=== Begin Enclosure ===

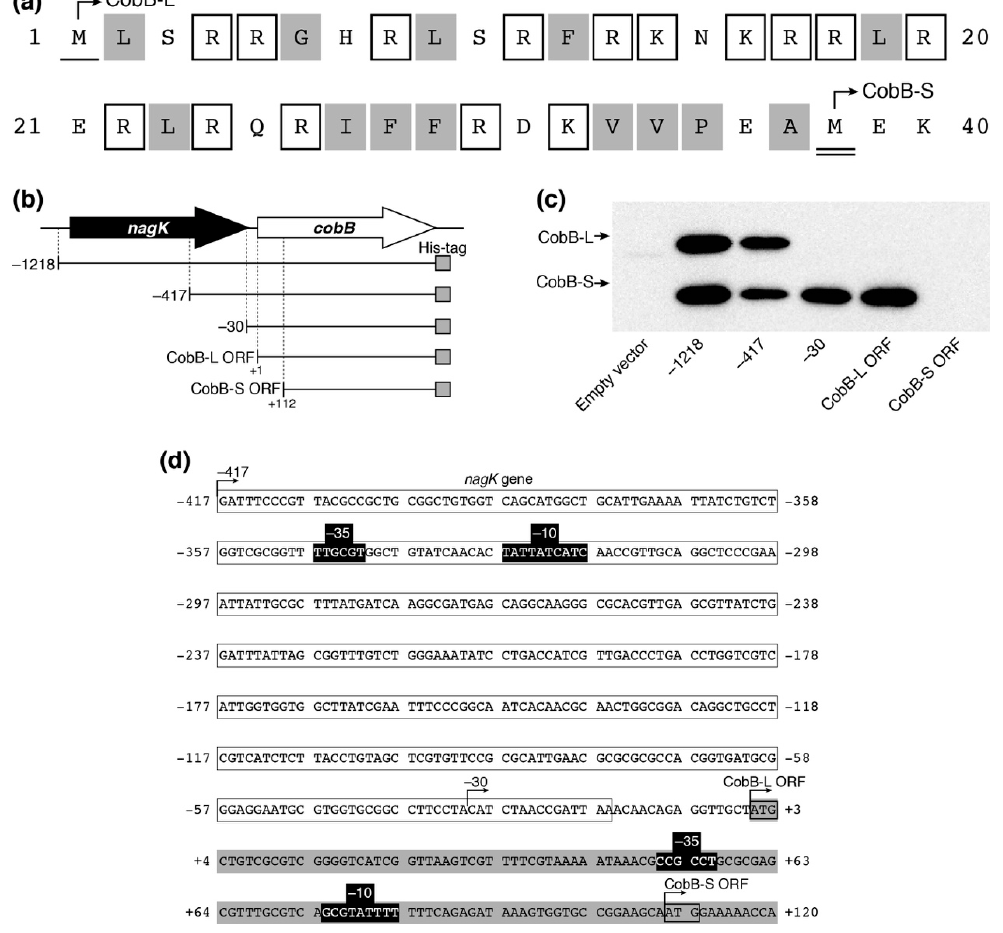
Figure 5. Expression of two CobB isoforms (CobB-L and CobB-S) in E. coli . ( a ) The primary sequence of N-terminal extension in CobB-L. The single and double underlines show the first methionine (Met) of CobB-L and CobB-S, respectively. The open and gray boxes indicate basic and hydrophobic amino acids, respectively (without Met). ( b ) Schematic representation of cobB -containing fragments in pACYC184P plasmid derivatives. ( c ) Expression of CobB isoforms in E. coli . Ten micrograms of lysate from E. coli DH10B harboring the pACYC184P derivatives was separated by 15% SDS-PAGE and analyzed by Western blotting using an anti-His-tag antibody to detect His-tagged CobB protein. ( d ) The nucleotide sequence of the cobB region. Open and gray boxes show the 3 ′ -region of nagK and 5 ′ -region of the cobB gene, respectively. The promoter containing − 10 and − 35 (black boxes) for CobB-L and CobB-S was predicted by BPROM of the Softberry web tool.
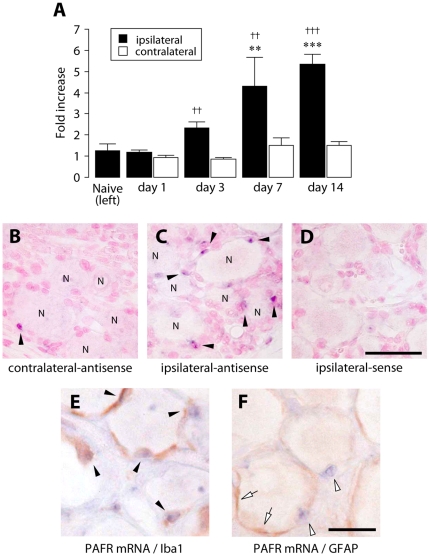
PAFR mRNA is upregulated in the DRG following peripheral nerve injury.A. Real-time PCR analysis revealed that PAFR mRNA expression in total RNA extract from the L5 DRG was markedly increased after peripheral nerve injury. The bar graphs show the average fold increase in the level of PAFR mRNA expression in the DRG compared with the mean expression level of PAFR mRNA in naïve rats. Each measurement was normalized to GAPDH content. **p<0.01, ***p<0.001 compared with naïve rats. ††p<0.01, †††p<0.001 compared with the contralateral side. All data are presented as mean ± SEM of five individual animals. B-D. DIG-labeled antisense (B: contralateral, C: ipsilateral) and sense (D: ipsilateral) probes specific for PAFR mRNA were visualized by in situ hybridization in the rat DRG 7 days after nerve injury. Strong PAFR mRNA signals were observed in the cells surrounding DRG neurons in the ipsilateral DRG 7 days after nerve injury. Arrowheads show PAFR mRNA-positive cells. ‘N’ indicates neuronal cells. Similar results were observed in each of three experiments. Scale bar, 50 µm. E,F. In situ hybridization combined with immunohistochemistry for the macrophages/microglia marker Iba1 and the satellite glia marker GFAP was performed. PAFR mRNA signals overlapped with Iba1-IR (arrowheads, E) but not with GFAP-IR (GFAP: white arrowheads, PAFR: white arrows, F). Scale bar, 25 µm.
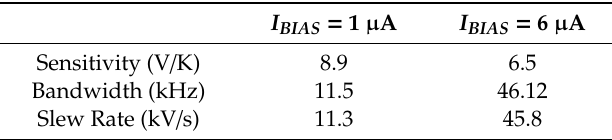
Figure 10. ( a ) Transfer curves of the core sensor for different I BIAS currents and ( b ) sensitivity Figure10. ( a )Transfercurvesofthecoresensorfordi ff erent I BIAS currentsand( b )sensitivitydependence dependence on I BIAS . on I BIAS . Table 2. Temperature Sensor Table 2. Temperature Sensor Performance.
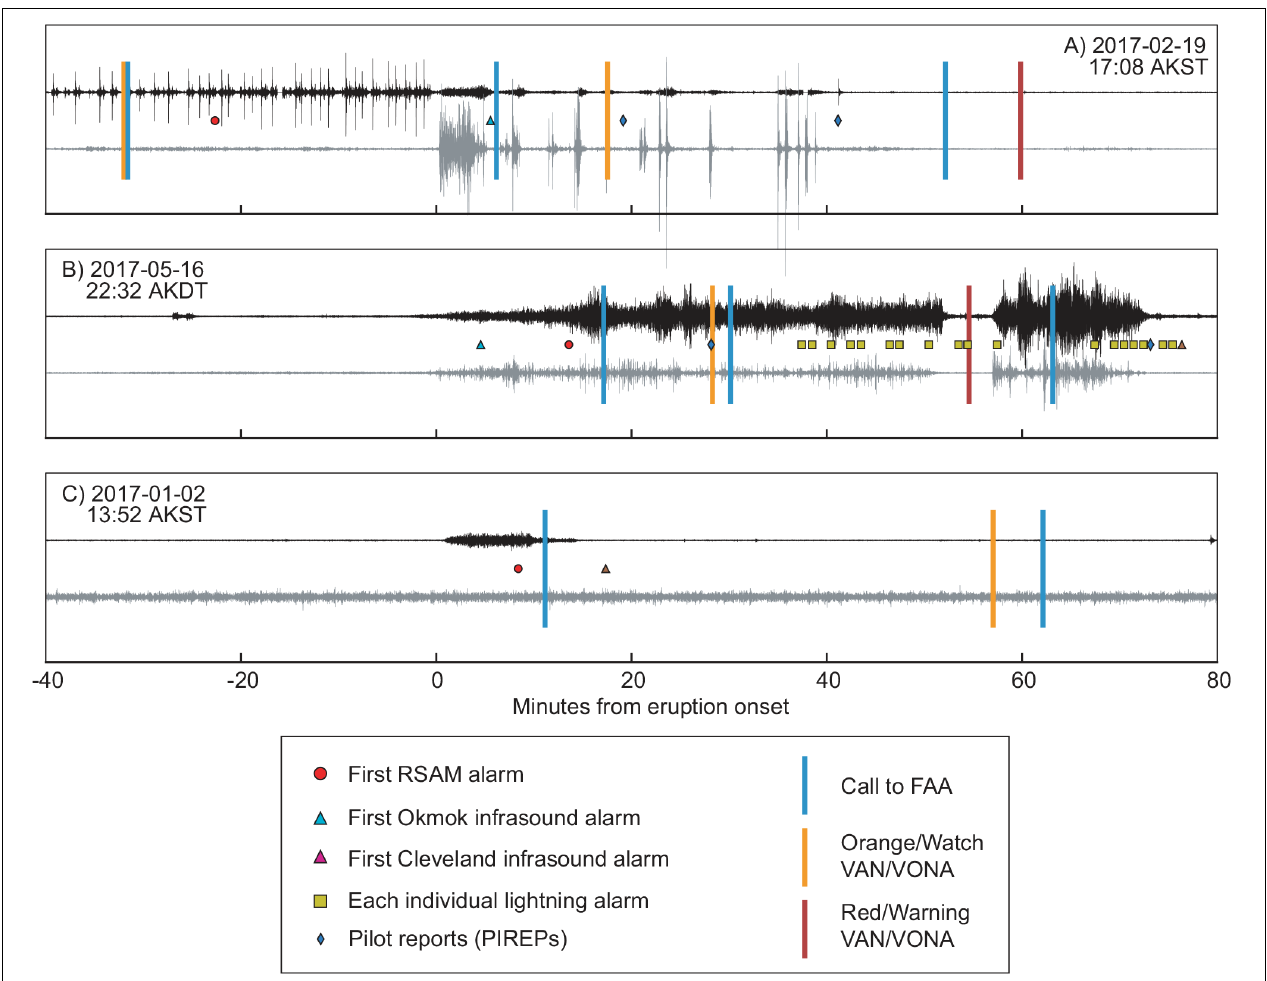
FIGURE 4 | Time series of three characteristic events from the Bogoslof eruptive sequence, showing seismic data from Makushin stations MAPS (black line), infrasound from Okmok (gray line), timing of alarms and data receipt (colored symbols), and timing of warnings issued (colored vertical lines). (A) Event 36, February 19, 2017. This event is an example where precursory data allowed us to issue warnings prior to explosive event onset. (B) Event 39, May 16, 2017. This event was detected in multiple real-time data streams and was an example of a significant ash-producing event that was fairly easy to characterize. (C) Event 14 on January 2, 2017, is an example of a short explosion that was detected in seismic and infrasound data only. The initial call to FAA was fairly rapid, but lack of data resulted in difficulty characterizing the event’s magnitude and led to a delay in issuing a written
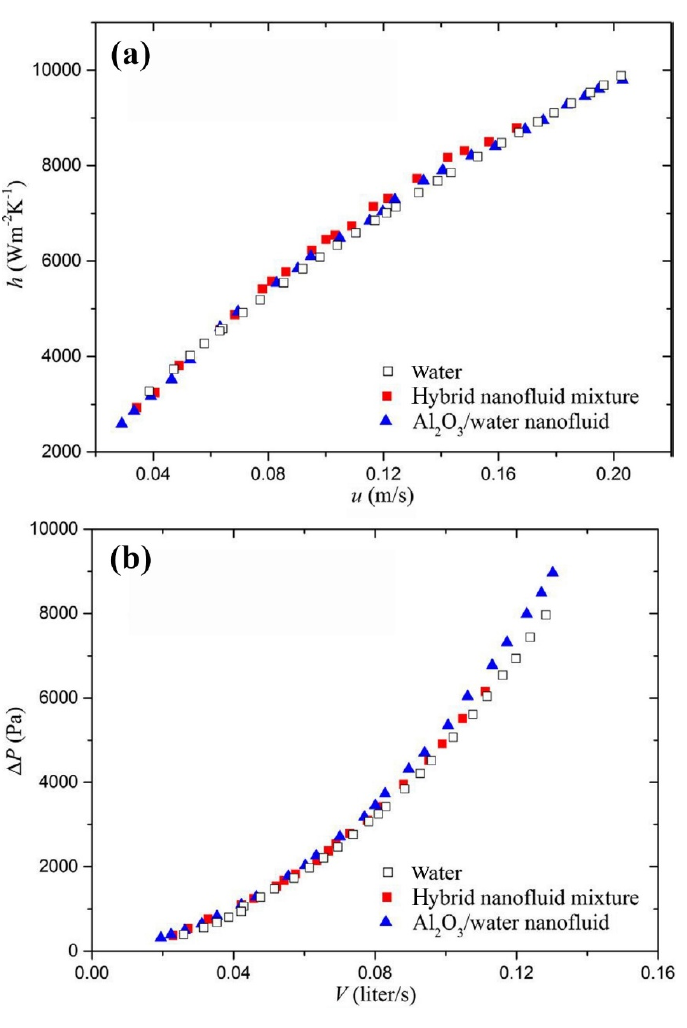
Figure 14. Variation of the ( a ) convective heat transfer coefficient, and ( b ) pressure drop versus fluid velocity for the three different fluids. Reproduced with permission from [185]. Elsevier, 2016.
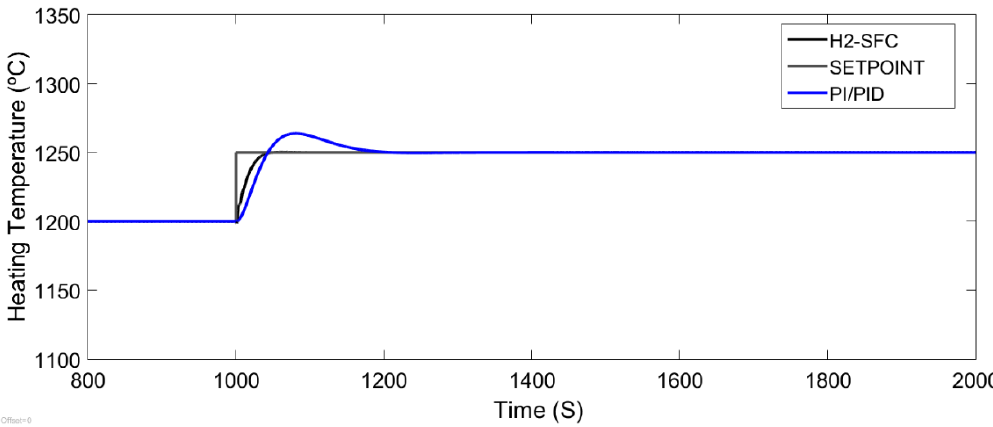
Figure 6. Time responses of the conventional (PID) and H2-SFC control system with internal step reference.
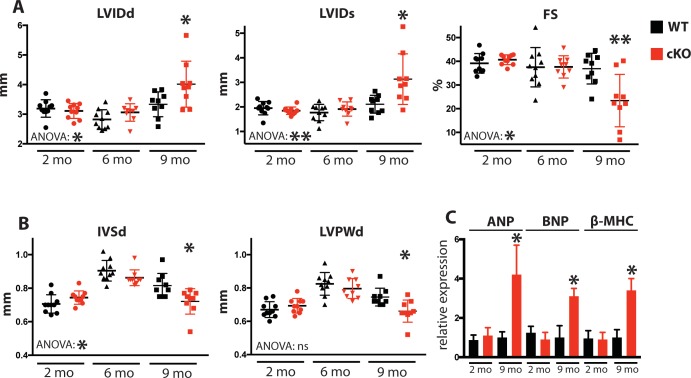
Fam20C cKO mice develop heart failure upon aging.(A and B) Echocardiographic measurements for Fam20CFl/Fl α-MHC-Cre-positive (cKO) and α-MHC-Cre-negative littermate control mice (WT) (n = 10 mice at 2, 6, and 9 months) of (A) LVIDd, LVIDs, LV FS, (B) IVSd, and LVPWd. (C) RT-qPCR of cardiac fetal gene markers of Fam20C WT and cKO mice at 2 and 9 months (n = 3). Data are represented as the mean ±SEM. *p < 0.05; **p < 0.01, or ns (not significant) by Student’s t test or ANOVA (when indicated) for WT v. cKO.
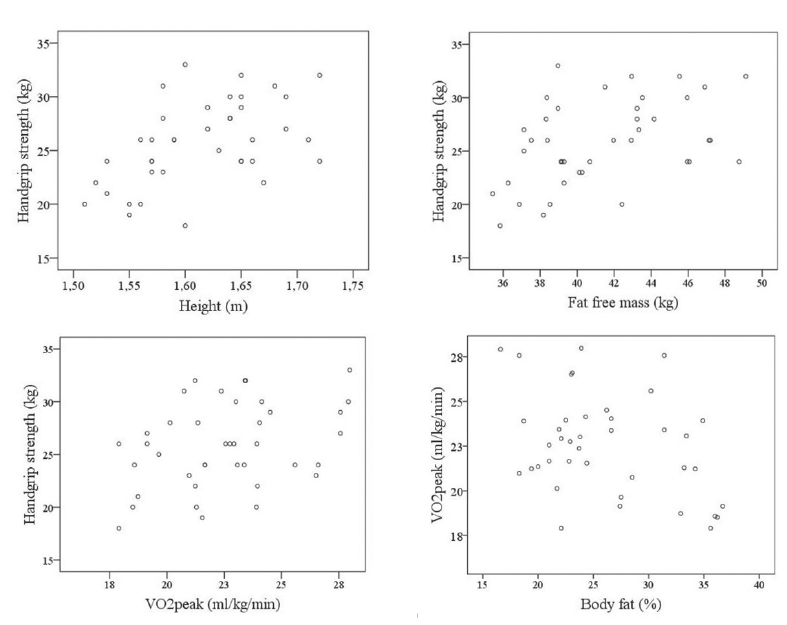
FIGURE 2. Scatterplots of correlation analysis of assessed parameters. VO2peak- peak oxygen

=== End Enclosure ===

◆ Problem description
Lines that hold the word "different" are the ones to copy from the entries above.

◆ Your solution
Figure 10. ( a ) Transfer curves of the core sensor for different I BIAS currents and ( b ) sensitivity Figure10. ( a )Transfercurvesofthecoresensorfordi ff erent I BIAS currentsand( b )sensitivitydependence dependence on I BIAS . on I BIAS . Table 2. Temperature Sensor Table 2. Temperature Sensor Performance.
Figure 14. Variation of the ( a ) convective heat transfer coefficient, and ( b ) pressure drop versus fluid velocity for the three different fluids. Reproduced with permission from [185]. Elsevier, 2016.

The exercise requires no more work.